▸ Problem to work on
Whenever a picture appears, leave it out while repeating all the other data exactly.
------ Dataset content
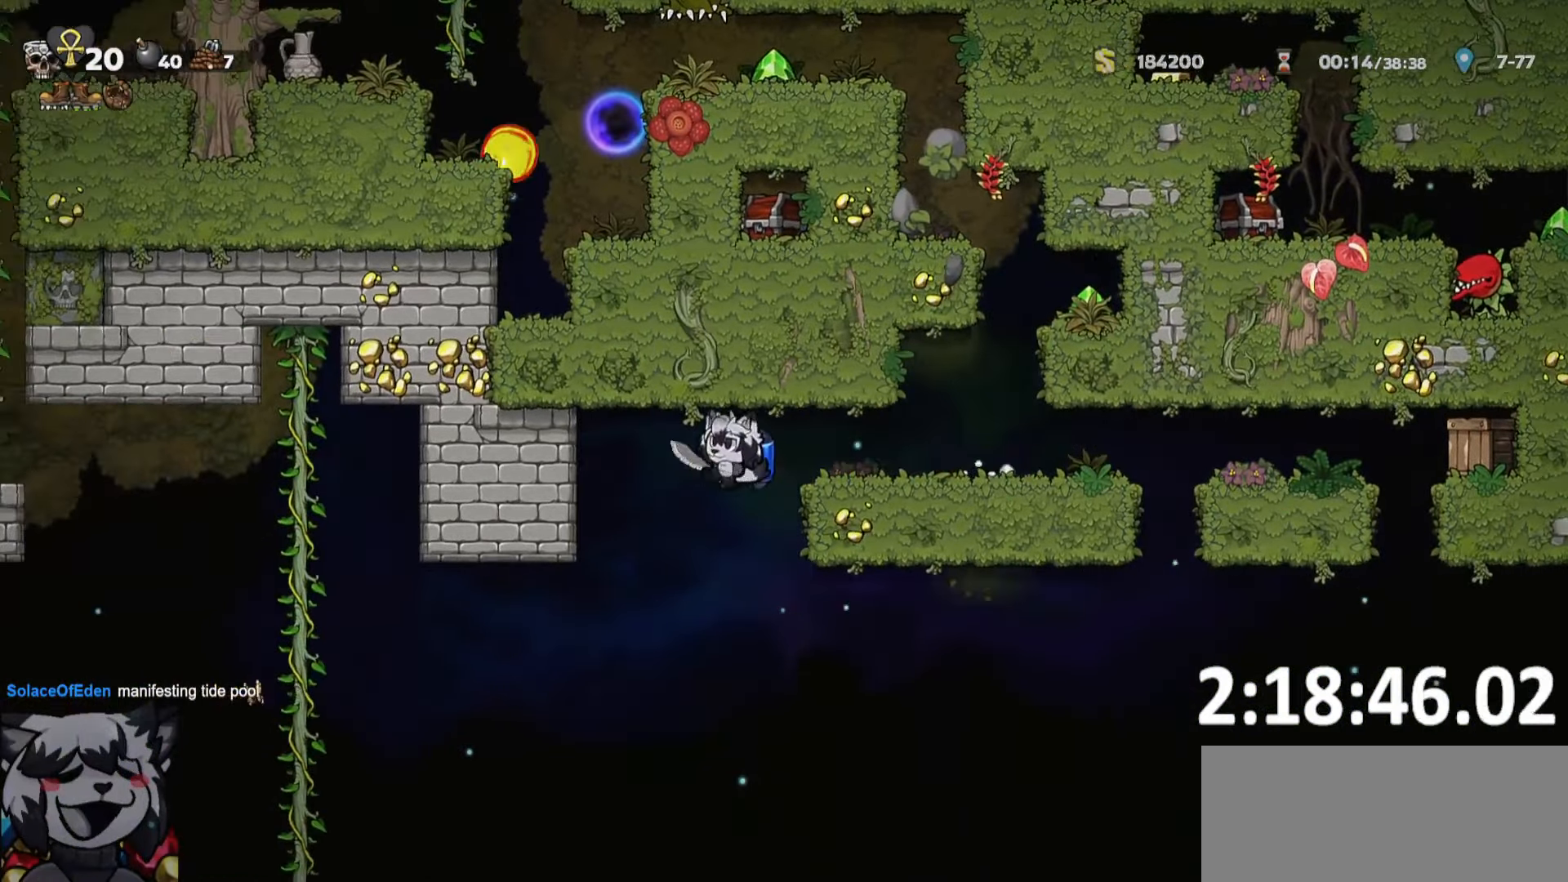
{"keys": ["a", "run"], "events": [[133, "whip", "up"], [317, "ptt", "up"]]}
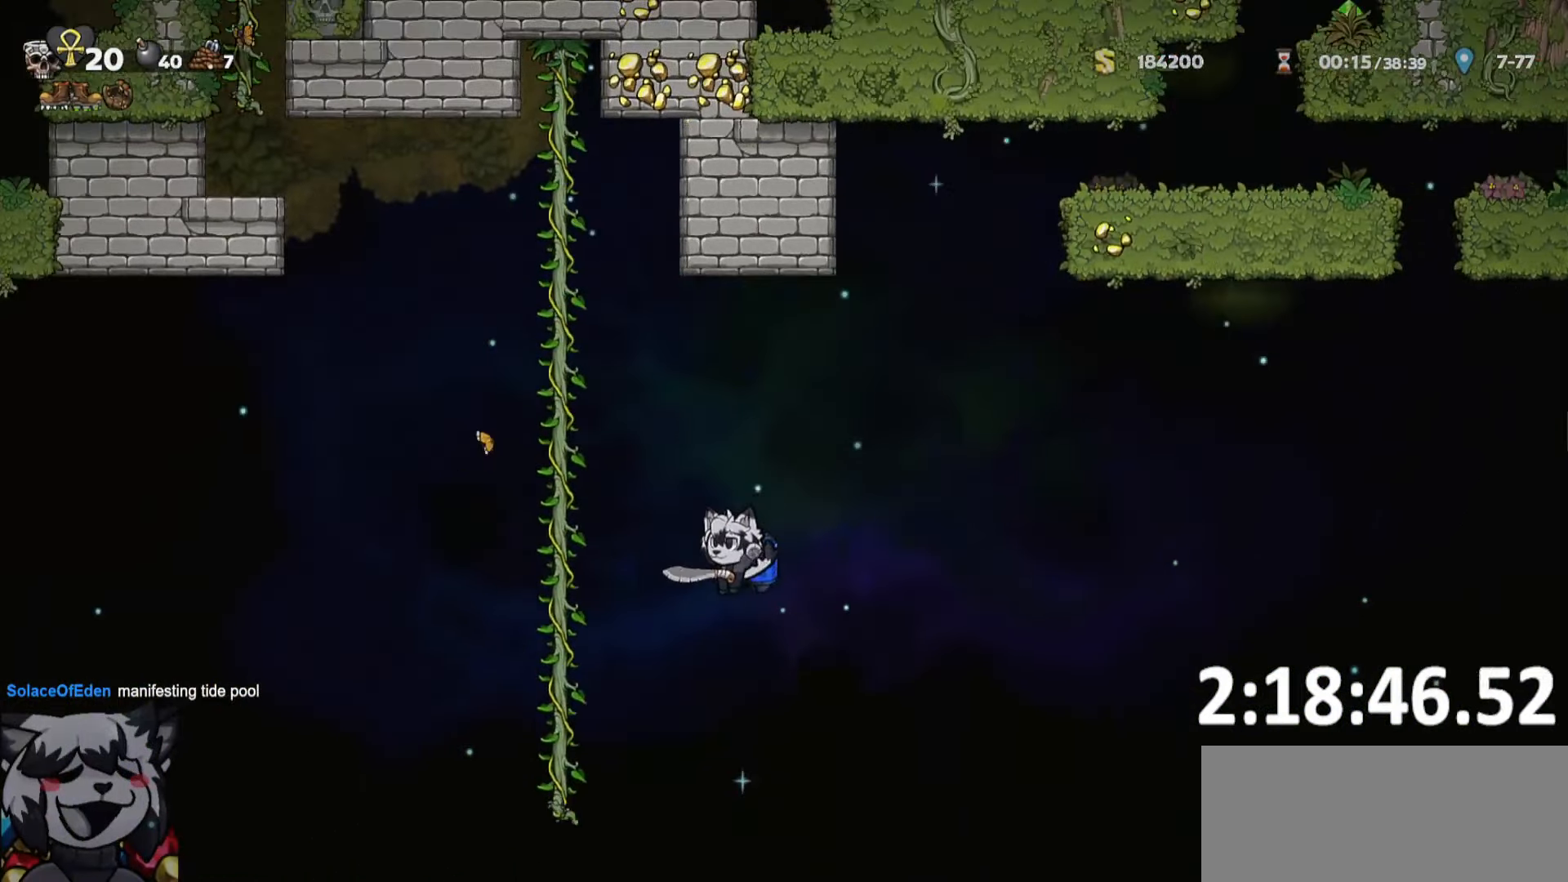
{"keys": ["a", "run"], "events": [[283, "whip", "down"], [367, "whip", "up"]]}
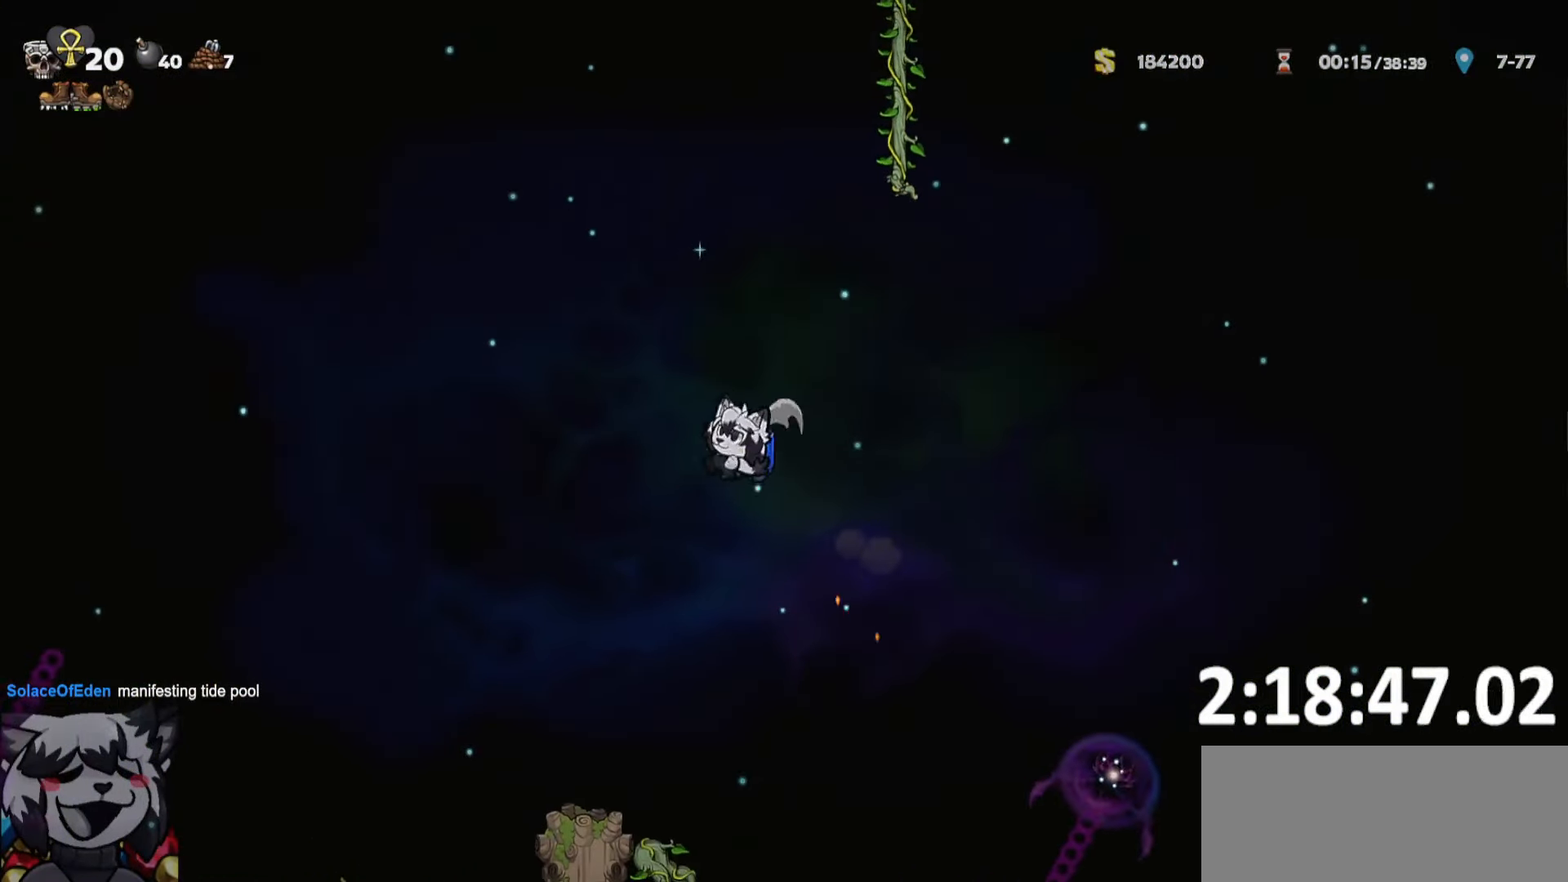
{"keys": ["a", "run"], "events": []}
------------
▸ Completed exercise
{"keys": ["a", "run"], "events": [[133, "whip", "up"], [317, "ptt", "up"]]}
{"keys": ["a", "run"], "events": [[283, "whip", "down"], [367, "whip", "up"]]}
{"keys": ["a", "run"], "events": []}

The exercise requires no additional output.